Anyone familiar with copyright law in the U.S. knows that our American regime is byzantine, restrictive, and generally awful. But in this one instance, it functions better than European and British copyright, according to David R. Hansen, professor and librarian at the University of North Carolina School of Law.

Hansen told me that the "first sale" doctrine allows libraries, museums, and non-profit institutions to display unpublished orphan works with minimum legal risk. "After the first sale," Hansen explained, in the U.S. "anyone who owns that particular copy of it can display it afterwards."

Beyond that, American copyright law—unlike British law—includes strong and relatively flexible fair use provisions, which makes it easier for non-profits to not only display work, but also to digitize it.

There are difficulties in the U.S. in dealing with unpublished and orphan works, but those difficulties are somewhat different than those faced by U.K. libraries and museums. To begin with, the definition of "unpublished" is clearer in Britain than it is in the U.S., which means that in America it can be harder to determine whether that small-circulation book was published or not, and then harder still to figure out if it's out of copyright or in public domain.

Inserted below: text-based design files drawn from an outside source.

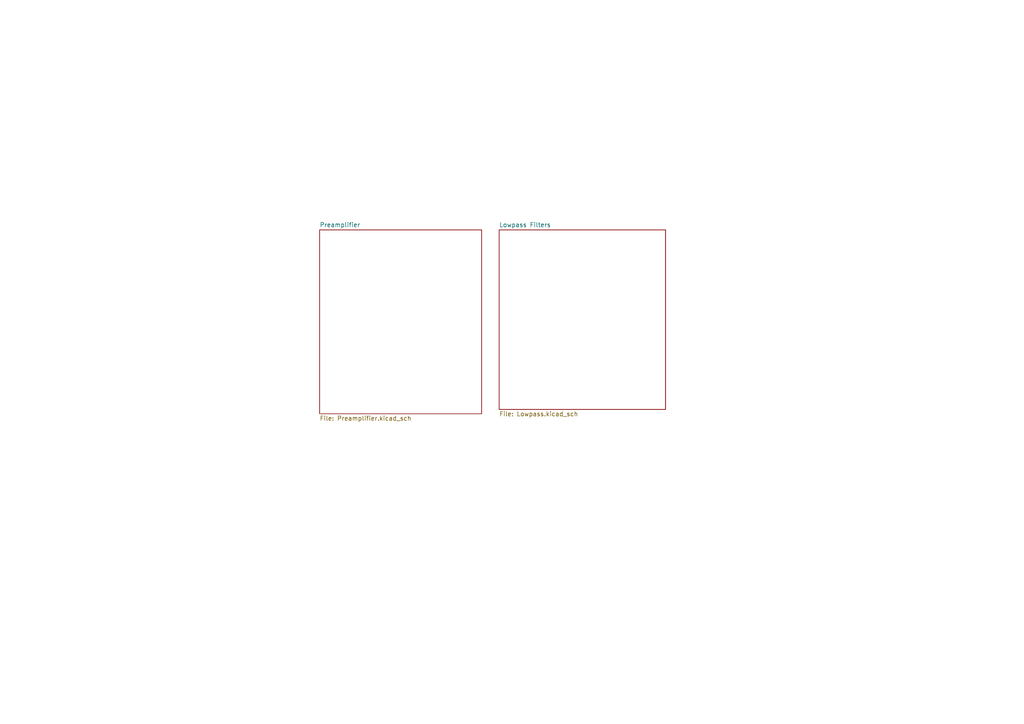
<source format=kicad_sch>
(kicad_sch
	(version 20231120)
	(generator "eeschema")
	(generator_version "8.0")
	(uuid "b6f73a49-ac1f-4895-a0f9-8f6954ee587f")
	(paper "A4")
	(lib_symbols)
	(sheet
		(at 92.71 66.675)
		(size 46.99 53.34)
		(fields_autoplaced yes)
		(stroke
			(width 0.1524)
			(type solid)
		)
		(fill
			(color 0 0 0 0.0000)
		)
		(uuid "922c32e5-68dc-43db-b1ed-78e4b25ea173")
		(property "Sheetname" "Preamplifier"
			(at 92.71 65.9634 0)
			(effects
				(font
					(size 1.27 1.27)
				)
				(justify left bottom)
			)
		)
		(property "Sheetfile" "Preamplifier.kicad_sch"
			(at 92.71 120.5996 0)
			(effects
				(font
					(size 1.27 1.27)
				)
				(justify left top)
			)
		)
		(instances
			(project "SDR_PreAmp_Filter"
				(path "/b6f73a49-ac1f-4895-a0f9-8f6954ee587f"
					(page "2")
				)
			)
		)
	)
	(sheet
		(at 144.78 66.675)
		(size 48.26 52.07)
		(fields_autoplaced yes)
		(stroke
			(width 0.1524)
			(type solid)
		)
		(fill
			(color 0 0 0 0.0000)
		)
		(uuid "b8fbcf71-8210-4060-b465-236d1aa4e7b3")
		(property "Sheetname" "Lowpass Filters"
			(at 144.78 65.9634 0)
			(effects
				(font
					(size 1.27 1.27)
				)
				(justify left bottom)
			)
		)
		(property "Sheetfile" "Lowpass.kicad_sch"
			(at 144.78 119.3296 0)
			(effects
				(font
					(size 1.27 1.27)
				)
				(justify left top)
			)
		)
		(instances
			(project "SDR_PreAmp_Filter"
				(path "/b6f73a49-ac1f-4895-a0f9-8f6954ee587f"
					(page "3")
				)
			)
		)
	)
	(sheet_instances
		(path "/"
			(page "1")
		)
	)
)

</source>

Beyond that, Hansen said, U.S. artists working in a for-profit setting don't have as much fair use protection as non-profits and scholarly institutions. Non-profits are in most cases protected from damages. If they digitize something and the creator turns up, the worst that would happen in most cases is that they would have to take the piece offline. A for-profit documentary filmmaker who incorporates an old film clip by an unknown creator, on the other hand, can face serious statutory penalties ($150,000 fines in some cases)—and of course the documentary film could be ruined if the original creator demands the removal of the clip. In this respect the U.S. could probably benefit from a system of licensing, perhaps similar to the one involving cover songs, where the creator cannot prevent use, but is owed a flat fee, which could be claimed if the creator of an orphan work suddenly appeared. As it happens, a licensing scheme along these lines has just recently been established in the U.K.—though it's time-consuming and expensive, and doesn't provide much relief for research institutions with thousands or millions of orphan documents in their collections.

The other major problem in the U.S. is simply that the law is so complicated, and new uses so unexplored, that institutions will sometimes shy away from exercising rights they actually have. Scholarly publishers in comics studies, for example, often won't reprint panels without permission from DC or Marvel, even though there is a strong fair use argument for doing so. Similarly, libraries and archives may be leery of presenting or reproducing unpublished works because there hasn't been a lawsuit dealing with the issue yet. "Libraries and archives…have to get comfortable with taking some risks and asserting rights that they have to start to move forward with digitizing these things," Hansen said.

Martin Paul Eve, author of the forthcoming Open Access and the Humanities, characterized re-use of orphan and unpublished works as "a victimless crime"—no one is hurt when you display or digitize a centuries-old letter by a forgotten author. Suppressing such a letter, however, restricts public understanding and scholarly research. The U.K. and the U.S. can both do better in making these works available—in part, perhaps, by learning from each other.